What to produce
Carry on the R tutorial about reading Excel formatting, comments, and formulas, starting right after its final line.

Source document
Formatting can be looked up as follows.
# Bold
formats <- tidy_xlsx(titanic)$formats
formats$local$font$bold
#> [1] FALSE TRUE FALSE FALSE
x[x$local_format_id %in% which(formats$local$font$bold),
c("address", "character")]
#> # A tibble: 4 × 2
#> address character
#> <chr> <chr>
#> 1 C1 Age
#> 2 C2 Survived
#> 3 A3 Class
#> 4 B3 Sex
# Yellow fill
formats$local$fill$patternFill$fgColor$rgb
#> [1] NA NA NA "FFFFFF00"
x[x$local_format_id %in%
which(formats$local$fill$patternFill$fgColor$rgb == "FFFFFF00"),
c("address", "numeric")]
#> # A tibble: 2 × 2
#> address numeric
#> <chr> <dbl>
#> 1 F11 3
#> 2 G11 20
# Styles by name
formats$style$font$name["Normal"]
#> Normal
#> "Calibri"
head(x[x$style_format == "Normal", c("address", "character")])
#> # A tibble: 6 × 2
#> address character
#> <chr> <chr>
#> 1 C1 Age
#> 2 D1 Child
#> 3 E1 <NA>
#> 4 F1 Adult
#> 5 G1 <NA>
#> 6 C2 Survived
To see all the available kinds of formats, use str(formats)
.
Comments
Comments are available alongside cell values.
x[!is.na(x$comment), c("address", "comment")]
#> # A tibble: 1 × 2
#> address comment
#> <chr> <chr>
#> 1 G11 All women in the crew worked in the victualling department.
Formulas
Formulas are available, but with a few quirks.
options(width = 120)

(Stored data entries)

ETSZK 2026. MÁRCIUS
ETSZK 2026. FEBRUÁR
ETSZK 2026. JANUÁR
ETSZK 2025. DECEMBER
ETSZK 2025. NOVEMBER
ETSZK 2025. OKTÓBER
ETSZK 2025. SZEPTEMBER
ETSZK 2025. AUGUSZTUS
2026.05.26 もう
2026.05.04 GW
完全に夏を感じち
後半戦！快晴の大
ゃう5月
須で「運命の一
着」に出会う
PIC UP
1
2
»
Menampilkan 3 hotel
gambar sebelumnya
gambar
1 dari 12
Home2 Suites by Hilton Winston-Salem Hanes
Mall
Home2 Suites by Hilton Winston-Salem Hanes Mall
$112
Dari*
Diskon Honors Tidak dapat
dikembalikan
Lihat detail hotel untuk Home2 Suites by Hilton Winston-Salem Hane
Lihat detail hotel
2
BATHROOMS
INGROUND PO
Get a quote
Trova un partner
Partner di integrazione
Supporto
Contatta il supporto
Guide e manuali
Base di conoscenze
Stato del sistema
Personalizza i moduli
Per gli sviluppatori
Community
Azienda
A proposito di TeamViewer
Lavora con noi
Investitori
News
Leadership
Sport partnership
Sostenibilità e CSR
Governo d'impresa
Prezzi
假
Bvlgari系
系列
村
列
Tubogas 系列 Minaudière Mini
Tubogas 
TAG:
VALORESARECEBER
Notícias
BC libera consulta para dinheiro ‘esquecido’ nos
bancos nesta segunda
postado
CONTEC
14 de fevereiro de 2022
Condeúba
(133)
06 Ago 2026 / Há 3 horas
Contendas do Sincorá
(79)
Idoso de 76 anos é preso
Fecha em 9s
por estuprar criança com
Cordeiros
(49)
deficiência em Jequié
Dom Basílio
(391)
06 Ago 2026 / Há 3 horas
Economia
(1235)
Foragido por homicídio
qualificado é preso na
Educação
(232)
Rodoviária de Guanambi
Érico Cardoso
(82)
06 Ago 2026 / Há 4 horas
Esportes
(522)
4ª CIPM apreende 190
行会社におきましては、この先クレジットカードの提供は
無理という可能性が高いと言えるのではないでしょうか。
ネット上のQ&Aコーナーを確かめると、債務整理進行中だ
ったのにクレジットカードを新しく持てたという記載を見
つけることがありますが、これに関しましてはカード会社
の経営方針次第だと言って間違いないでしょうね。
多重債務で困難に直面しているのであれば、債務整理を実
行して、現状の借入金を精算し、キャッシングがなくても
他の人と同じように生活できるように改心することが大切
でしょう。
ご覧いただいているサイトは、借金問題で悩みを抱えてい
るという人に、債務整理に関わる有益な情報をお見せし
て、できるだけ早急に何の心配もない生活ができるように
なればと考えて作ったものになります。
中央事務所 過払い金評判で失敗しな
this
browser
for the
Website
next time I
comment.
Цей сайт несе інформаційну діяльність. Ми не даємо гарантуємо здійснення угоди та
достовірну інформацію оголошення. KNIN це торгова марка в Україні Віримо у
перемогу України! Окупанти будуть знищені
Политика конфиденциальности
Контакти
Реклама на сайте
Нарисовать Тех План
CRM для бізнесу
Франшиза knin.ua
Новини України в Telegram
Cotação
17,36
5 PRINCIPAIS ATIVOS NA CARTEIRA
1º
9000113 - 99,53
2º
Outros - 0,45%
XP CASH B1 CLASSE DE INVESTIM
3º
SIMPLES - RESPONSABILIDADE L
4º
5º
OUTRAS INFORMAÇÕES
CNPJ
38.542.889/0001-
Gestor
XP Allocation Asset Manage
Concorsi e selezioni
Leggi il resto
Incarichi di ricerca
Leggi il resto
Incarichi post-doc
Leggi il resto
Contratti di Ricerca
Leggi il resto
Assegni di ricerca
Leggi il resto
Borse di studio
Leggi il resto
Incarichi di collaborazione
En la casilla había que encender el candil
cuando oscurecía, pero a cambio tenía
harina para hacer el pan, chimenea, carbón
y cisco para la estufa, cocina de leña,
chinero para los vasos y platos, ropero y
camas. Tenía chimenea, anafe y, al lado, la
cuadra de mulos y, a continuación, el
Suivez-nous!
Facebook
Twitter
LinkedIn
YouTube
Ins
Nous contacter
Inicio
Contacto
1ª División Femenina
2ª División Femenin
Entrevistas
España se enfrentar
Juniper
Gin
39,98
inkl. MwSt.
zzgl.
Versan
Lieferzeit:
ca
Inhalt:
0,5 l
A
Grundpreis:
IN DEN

Task response
y <- tidy_xlsx(system.file("/extdata/examples.xlsx", package = "tidyxl"),
"Sheet1")$data[[1]]
y[!is.na(y$formula),
c("address", "formula", "formula_type", "formula_ref", "formula_group",
"error", "logical", "numeric", "date", "character")]
#> # A tibble: 14 × 10
#> address formula formula_type formula_ref formula_group error logical numeric date character
#> <chr> <chr> <chr> <chr> <int> <chr> <lgl> <dbl> <dttm> <chr>
#> 1 A1 1/0 <NA> <NA> NA #DIV/0! NA NA <NA> <NA>
#> 2 A14 1=1 <NA> <NA> NA <NA> TRUE NA <NA> <NA>
#> 3 A15 A4+1 <NA> <NA> NA <NA> NA 1338 <NA> <NA>
#> 4 A16 DATE(2017,1,18) <NA> <NA> NA <NA> NA NA 2017-01-18 <NA>
#> 5 A17 "Hello, World!" <NA> <NA> NA <NA> NA NA <NA> Hello, World!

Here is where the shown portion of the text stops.